Code for the paper entitled “A deep adversarial variational autoencoder model for dimensionality reduction in single-cell RNA sequencing analysis” by Eugene Lin, Sudipto Mukherjee, and Sreeram Kannan.

Citation

Lin, E., Mukherjee, S., & Kannan, S. (2020). A deep adversarial variational autoencoder model for dimensionality reduction in single-cell RNA sequencing analysis. BMC bioinformatics, 21(1), 1-11.

Dependencies

The code has been tested with the following versions of packages.

Python 2.7.12
Tensorflow 1.4.0
Numpy 1.14.2

Code for DR-A

There are three python files for DR-A as follows:

dra.py
Util.py
opts.py

The path for the code could be ./DRA/<python_file_name.py>

We utiize a fixed seed using tf.random.seed(0).

Dataset

The path for the dataset could be ./DRA/data/<dataset_name>

For example, the Zeisel dataset could be in the folder ./DRA/data/Zeisel as follows:

./DRA/data/Zeisel/sub_set-720.mtx
./DRA/data/Zeisel/labels.txt

The Zeisel dataset consists of 3,005 cells from the mouse brain (as shown in the sub_set-720.mtx file).

In addition, the Zeisel dataset has the ground truth labels of 7 distinct cell types (as shown in the labels.txt file).
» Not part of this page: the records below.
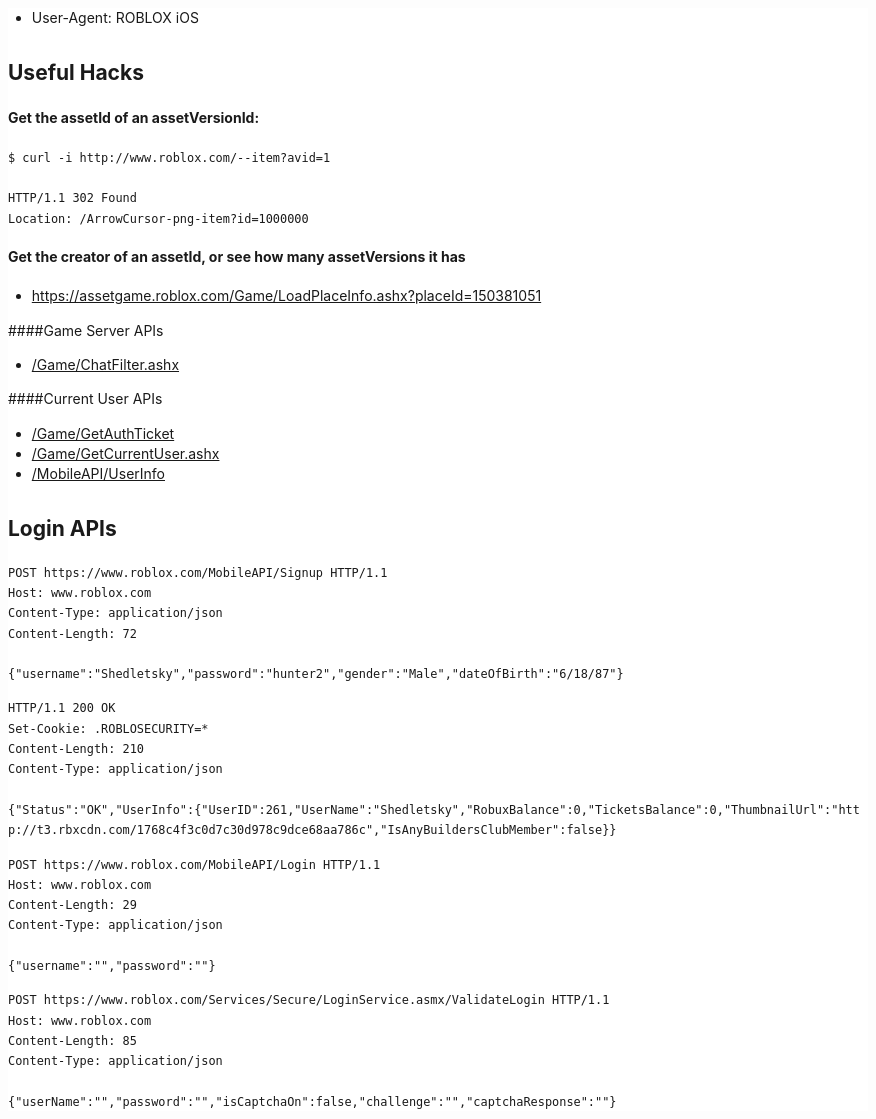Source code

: * User-Agent: ROBLOX iOS

Useful Hacks
------------

#### Get the assetId of an assetVersionId:
```
$ curl -i http://www.roblox.com/--item?avid=1

HTTP/1.1 302 Found
Location: /ArrowCursor-png-item?id=1000000
```

#### Get the creator of an assetId, or see how many assetVersions it has
* https://assetgame.roblox.com/Game/LoadPlaceInfo.ashx?placeId=150381051

####Game Server APIs
 * [/Game/ChatFilter.ashx](http://assetgame.roblox.com/Game/ChatFilter.ashx)

####Current User APIs
 * [/Game/GetAuthTicket](https://assetgame.roblox.com/Game/GetAuthTicket)
 * [/Game/GetCurrentUser.ashx](https://assetgame.roblox.com/Game/GetCurrentUser.ashx)
 * [/MobileAPI/UserInfo](https://www.roblox.com/mobileapi/userinfo)

Login APIs
----------

```http
POST https://www.roblox.com/MobileAPI/Signup HTTP/1.1
Host: www.roblox.com
Content-Type: application/json
Content-Length: 72

{"username":"Shedletsky","password":"hunter2","gender":"Male","dateOfBirth":"6/18/87"}
 ```
 ```http
HTTP/1.1 200 OK
Set-Cookie: .ROBLOSECURITY=*
Content-Length: 210
Content-Type: application/json

{"Status":"OK","UserInfo":{"UserID":261,"UserName":"Shedletsky","RobuxBalance":0,"TicketsBalance":0,"ThumbnailUrl":"http://t3.rbxcdn.com/1768c4f3c0d7c30d978c9dce68aa786c","IsAnyBuildersClubMember":false}}
 ```
 
 ```http
POST https://www.roblox.com/MobileAPI/Login HTTP/1.1
Host: www.roblox.com
Content-Length: 29
Content-Type: application/json

{"username":"","password":""}
 ```
 ```http
POST https://www.roblox.com/Services/Secure/LoginService.asmx/ValidateLogin HTTP/1.1
Host: www.roblox.com
Content-Length: 85
Content-Type: application/json

{"userName":"","password":"","isCaptchaOn":false,"challenge":"","captchaResponse":""}
 ```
There were 720 highest variance genes selected in the Zeisel dataset.

Training

For example, a model can be trained using the command as follows:

$ python dra.py --model dra --batch_size 128 --learning_rate 0.0008 --beta1 0.9 --n_l 4 --g_h_l1 512 --g_h_l2 512 --g_h_l3 512 --g_h_l4 512 --d_h_l1 32 --d_h_l2 32 --d_h_l3 32 --d_h_l4 32 --bn False --actv sig --trans sparse --keep 0.9 --leak 0.2 --lam 1.0 --epoch 200 --z_dim 2 --train --dataset Zeisel

The above model is trained using the hyperparameters as follows:

Latent dimensions = 2 (using the option --z_dim)
Batch size = 128 (using the option --batch_size)
Learning rate = 0.0008 (using the option --learning_rate)
Hidden layer = 4 (using the option --n_l)
Hidden unit for the generator = 512/512/512/512 (using the option --g_h_l1, --g_h_l2, --g_h_l3, and --g_h_l4)
Hidden unit for the discriminator = 32/32/32/32 (using the option --d_h_l1, --d_h_l2, --d_h_l3, and --d_h_l4)

The performance will be written to ./DRA/Res_DRA/tune_logs/Metrics_Zeisel.txt along with timestamp.

We assess the clustering performance using the normalized mutual information (NMI) scores (as shown in the Metrics_Zeisel.txt file).

Furthermore, another model can be trained using the command as follows:

$ python dra.py --model dra --batch_size 128 --learning_rate 0.0007 --beta1 0.9 --n_l 1 --g_h_l1 512 --d_h_l1 512 --bn False --actv sig --trans sparse --keep 0.9 --leak 0.2 --lam 1.0 --epoch 200 --z_dim 10 --train --dataset Zeisel

The second model is trained using the hyperparameters as follows:

Latent dimensions = 10 (using the option --z_dim)
Batch size = 128 (using the option --batch_size)
Learning rate = 0.0007 (using the option --learning_rate)
Hidden layer = 1 (using the option --n_l)
Hidden unit for the generator = 512 (using the option --g_h_l1)
Hidden unit for the discriminator = 512 (using the option --d_h_l1)

Again, the performance will be written to ./DRA/Res_DRA/tune_logs/Metrics_Zeisel.txt along with timestamp.